Lequel choisir (ou combiner) ?

Le LMNP convient à l'investisseur prêt à s'impliquer dans un projet immobilier, qui recherche l'effet de levier du crédit et l'effacement fiscal des loyers par l'amortissement, et accepte un ticket élevé. La résidence gérée (étudiante, senior) en est une variante « clé en main », préservée de la réintégration des amortissements à la revente (voir le guide LMNP 2026).

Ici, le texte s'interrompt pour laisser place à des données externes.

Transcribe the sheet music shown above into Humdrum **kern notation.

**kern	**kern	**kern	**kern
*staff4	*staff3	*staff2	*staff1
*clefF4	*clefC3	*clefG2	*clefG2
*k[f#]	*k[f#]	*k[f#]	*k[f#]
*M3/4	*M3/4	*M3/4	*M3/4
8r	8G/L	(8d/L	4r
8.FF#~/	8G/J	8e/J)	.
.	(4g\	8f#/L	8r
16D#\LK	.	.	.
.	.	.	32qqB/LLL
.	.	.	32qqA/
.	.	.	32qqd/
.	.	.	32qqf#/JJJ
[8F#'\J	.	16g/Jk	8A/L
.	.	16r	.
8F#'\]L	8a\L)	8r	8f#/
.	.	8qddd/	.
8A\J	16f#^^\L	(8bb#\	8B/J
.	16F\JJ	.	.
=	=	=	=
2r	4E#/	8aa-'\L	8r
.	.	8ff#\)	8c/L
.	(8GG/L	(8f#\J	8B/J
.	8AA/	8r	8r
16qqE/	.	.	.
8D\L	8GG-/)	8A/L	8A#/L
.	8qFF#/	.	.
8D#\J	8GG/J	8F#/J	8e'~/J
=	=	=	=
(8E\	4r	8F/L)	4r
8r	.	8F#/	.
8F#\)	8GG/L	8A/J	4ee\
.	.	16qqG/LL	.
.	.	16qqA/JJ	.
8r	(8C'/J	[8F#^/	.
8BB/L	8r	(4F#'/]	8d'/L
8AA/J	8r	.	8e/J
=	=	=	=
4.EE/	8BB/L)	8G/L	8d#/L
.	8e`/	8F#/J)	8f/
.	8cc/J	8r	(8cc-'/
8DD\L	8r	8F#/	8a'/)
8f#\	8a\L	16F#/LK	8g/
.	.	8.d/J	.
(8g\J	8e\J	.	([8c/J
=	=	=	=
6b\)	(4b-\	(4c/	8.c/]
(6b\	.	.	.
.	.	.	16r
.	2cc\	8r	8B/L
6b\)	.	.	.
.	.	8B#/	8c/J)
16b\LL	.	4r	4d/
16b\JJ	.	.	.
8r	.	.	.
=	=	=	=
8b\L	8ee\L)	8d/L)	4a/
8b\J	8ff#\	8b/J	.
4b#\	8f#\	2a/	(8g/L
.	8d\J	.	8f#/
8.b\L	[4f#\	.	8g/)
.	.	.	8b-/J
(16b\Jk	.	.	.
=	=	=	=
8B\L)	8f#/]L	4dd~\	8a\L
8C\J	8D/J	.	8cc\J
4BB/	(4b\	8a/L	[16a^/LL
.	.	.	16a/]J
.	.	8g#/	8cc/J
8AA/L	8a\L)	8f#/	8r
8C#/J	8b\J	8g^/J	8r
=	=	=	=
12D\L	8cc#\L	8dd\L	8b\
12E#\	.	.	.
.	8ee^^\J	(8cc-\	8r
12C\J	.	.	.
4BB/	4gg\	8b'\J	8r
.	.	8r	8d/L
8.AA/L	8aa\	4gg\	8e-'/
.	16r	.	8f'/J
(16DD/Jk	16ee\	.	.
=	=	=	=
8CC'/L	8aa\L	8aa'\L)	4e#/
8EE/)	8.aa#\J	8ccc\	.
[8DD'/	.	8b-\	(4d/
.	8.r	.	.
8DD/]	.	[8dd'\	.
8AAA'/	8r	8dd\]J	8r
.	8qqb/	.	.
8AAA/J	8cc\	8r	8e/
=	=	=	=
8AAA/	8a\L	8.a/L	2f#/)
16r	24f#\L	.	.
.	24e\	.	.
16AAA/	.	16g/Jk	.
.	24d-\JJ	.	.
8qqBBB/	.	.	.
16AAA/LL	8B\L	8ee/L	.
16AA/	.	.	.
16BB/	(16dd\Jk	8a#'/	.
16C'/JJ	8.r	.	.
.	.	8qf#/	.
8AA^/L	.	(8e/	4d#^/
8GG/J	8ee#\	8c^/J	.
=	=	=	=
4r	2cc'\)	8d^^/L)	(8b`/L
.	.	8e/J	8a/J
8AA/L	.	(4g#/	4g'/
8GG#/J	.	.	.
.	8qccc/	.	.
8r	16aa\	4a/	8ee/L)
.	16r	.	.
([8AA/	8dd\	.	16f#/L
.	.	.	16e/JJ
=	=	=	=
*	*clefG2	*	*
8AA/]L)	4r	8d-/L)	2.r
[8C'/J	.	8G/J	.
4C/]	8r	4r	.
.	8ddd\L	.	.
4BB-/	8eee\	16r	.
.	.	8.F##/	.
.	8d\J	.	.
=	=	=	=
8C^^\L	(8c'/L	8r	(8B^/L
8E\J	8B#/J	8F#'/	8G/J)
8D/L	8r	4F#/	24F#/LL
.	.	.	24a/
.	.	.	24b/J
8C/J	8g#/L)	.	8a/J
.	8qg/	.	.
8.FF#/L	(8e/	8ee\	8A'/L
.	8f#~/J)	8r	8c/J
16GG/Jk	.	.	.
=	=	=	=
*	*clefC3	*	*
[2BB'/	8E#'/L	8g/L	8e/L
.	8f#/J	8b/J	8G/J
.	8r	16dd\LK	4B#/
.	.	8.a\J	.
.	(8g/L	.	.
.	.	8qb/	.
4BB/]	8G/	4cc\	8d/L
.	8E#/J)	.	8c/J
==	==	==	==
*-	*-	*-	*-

La SCPI s'adresse à celui qui veut s'exposer à l'immobilier sans gestion, avec un ticket modeste et une diversification immédiate, en acceptant des frais d'entrée et une liquidité de marché — idéalement logée dans une enveloppe ou achetée en nue-propriété pour en lisser la fiscalité.

Pour beaucoup de patrimoines, les deux sont complémentaires. L'arbitrage dépend de votre fiscalité, de votre horizon et de votre appétence à la gestion : une estimation indicative puis une étude par un professionnel agréé permettent de définir la bonne répartition.